WORK ORDER:
Copy out the lines in the records below, from the line that contains "Compétition), Lionel Viguier" through the line that contains "(Team VRT), Jean-Philippe", including both of those lines.

ENTRIES SHOWN:
== Segment start ==

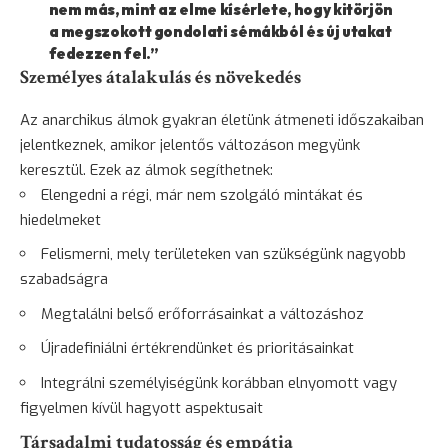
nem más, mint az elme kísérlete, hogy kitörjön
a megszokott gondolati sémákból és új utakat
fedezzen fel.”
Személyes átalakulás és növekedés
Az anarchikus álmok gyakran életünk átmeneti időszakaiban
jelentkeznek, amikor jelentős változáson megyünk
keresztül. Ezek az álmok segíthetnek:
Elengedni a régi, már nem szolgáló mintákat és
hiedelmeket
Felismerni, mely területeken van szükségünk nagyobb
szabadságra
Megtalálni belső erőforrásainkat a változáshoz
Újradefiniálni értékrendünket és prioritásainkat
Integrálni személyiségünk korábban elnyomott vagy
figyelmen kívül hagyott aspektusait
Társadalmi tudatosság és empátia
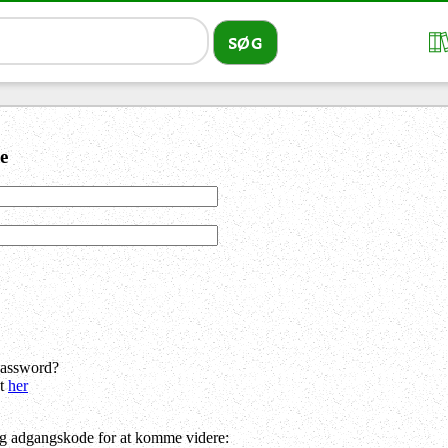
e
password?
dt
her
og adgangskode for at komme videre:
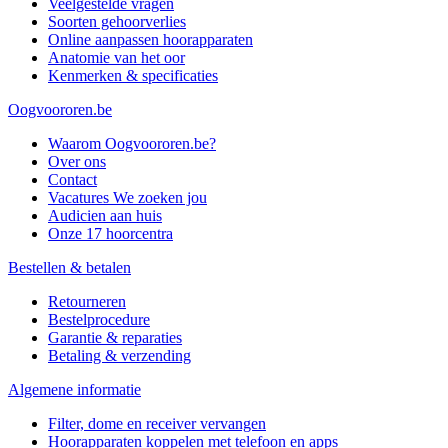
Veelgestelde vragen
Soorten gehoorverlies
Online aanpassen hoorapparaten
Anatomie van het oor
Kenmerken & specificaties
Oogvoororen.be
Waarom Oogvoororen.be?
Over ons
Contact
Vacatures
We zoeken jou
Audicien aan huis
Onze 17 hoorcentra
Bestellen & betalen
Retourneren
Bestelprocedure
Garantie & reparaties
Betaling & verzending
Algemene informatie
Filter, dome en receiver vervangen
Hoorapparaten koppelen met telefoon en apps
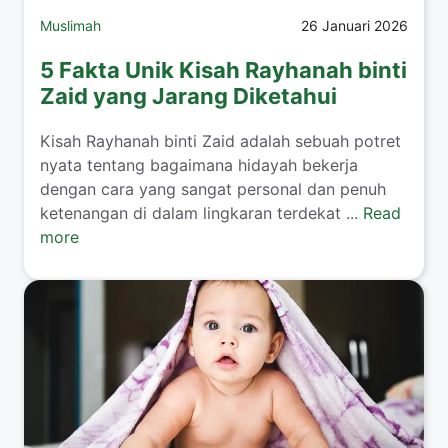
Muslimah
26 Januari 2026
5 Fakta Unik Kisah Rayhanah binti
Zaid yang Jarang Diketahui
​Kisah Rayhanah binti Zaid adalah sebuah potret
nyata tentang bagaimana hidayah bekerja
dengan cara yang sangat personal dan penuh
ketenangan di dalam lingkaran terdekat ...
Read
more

== Segment end ==
== Segment start ==

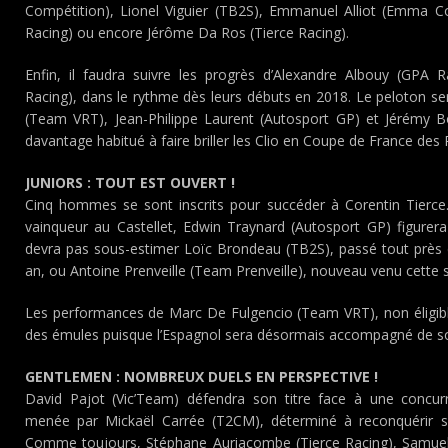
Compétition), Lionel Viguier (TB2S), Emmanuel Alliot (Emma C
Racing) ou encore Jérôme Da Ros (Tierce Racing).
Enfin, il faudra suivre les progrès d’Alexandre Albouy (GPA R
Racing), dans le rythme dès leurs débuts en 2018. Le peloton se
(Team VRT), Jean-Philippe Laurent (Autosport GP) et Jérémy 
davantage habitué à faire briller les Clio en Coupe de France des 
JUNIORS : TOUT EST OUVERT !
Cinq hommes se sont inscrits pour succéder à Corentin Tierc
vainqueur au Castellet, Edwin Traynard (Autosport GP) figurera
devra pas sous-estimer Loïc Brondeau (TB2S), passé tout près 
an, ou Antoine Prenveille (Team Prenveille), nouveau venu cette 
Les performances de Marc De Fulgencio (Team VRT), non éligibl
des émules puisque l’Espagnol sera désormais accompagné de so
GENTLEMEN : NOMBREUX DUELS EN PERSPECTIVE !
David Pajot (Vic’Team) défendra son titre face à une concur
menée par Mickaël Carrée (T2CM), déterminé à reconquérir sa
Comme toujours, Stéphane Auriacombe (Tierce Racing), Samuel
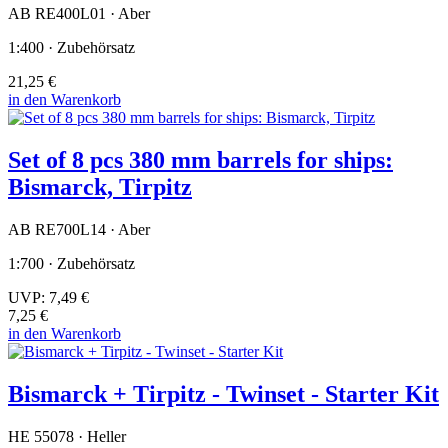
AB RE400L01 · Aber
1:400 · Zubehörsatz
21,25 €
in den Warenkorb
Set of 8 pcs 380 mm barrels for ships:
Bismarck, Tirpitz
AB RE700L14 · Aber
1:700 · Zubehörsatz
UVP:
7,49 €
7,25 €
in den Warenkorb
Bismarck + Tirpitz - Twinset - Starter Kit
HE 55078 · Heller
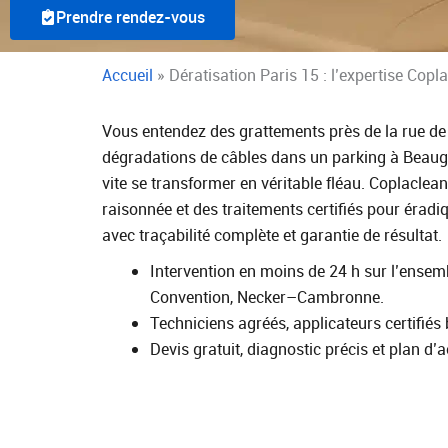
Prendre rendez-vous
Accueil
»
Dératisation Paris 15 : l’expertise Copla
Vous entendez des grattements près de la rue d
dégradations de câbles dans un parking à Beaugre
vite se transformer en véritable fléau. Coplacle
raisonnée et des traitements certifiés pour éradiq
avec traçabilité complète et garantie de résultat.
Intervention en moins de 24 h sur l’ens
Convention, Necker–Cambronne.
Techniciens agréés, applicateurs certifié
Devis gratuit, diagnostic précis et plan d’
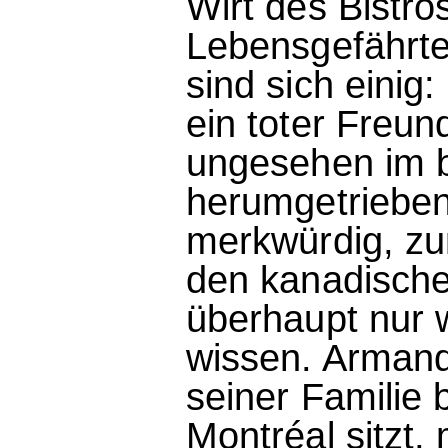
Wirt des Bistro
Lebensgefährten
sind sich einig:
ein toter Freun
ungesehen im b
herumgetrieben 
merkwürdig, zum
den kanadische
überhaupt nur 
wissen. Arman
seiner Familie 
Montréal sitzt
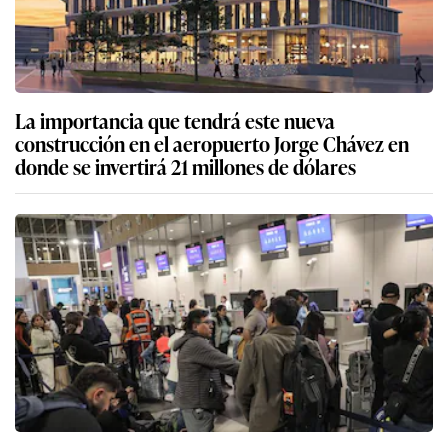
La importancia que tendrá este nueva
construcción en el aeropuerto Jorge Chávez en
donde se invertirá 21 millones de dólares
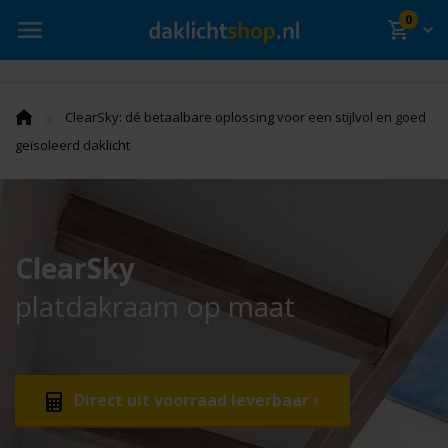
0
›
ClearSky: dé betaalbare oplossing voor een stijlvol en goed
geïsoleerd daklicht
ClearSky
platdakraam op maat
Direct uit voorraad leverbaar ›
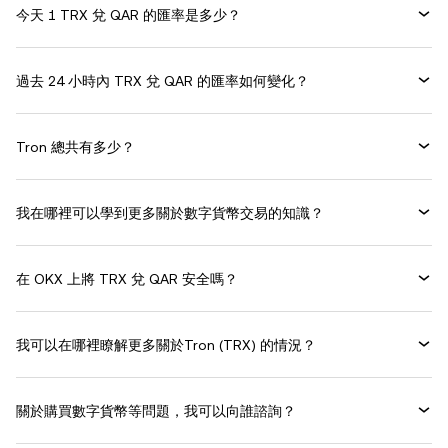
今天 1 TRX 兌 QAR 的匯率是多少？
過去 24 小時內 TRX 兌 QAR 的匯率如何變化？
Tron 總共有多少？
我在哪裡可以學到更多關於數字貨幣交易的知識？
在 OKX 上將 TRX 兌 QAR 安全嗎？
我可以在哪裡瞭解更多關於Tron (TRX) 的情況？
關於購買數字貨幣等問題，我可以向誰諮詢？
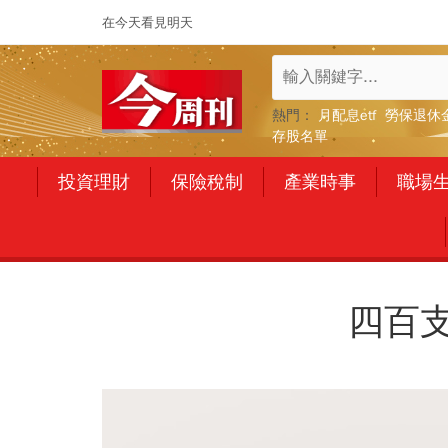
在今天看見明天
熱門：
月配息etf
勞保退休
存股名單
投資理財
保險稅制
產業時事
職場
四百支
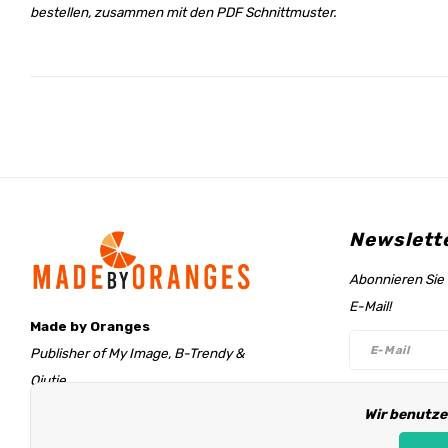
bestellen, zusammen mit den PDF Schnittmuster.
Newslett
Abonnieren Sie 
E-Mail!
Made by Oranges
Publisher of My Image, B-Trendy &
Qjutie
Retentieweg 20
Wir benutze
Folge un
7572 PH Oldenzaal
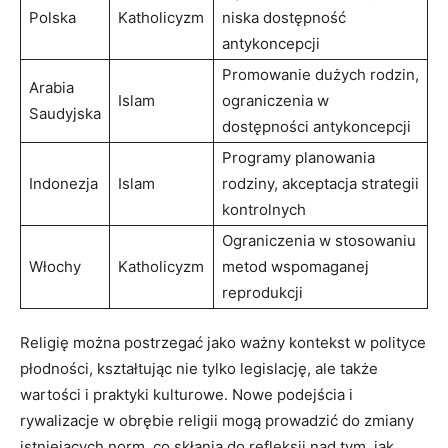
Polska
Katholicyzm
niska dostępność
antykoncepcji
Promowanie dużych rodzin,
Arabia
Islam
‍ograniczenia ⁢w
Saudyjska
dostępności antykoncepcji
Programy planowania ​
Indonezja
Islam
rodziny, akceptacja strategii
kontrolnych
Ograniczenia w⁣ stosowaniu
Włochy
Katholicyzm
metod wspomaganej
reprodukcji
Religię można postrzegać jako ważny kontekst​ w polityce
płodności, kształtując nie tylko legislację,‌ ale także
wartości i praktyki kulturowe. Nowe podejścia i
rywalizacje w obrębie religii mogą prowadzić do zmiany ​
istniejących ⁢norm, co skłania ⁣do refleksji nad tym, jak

== Segment end ==

ANSWER:
Compétition), Lionel Viguier (TB2S), Emmanuel Alliot (Emma C
Racing) ou encore Jérôme Da Ros (Tierce Racing).
Enfin, il faudra suivre les progrès d’Alexandre Albouy (GPA R
Racing), dans le rythme dès leurs débuts en 2018. Le peloton se
(Team VRT), Jean-Philippe Laurent (Autosport GP) et Jérémy 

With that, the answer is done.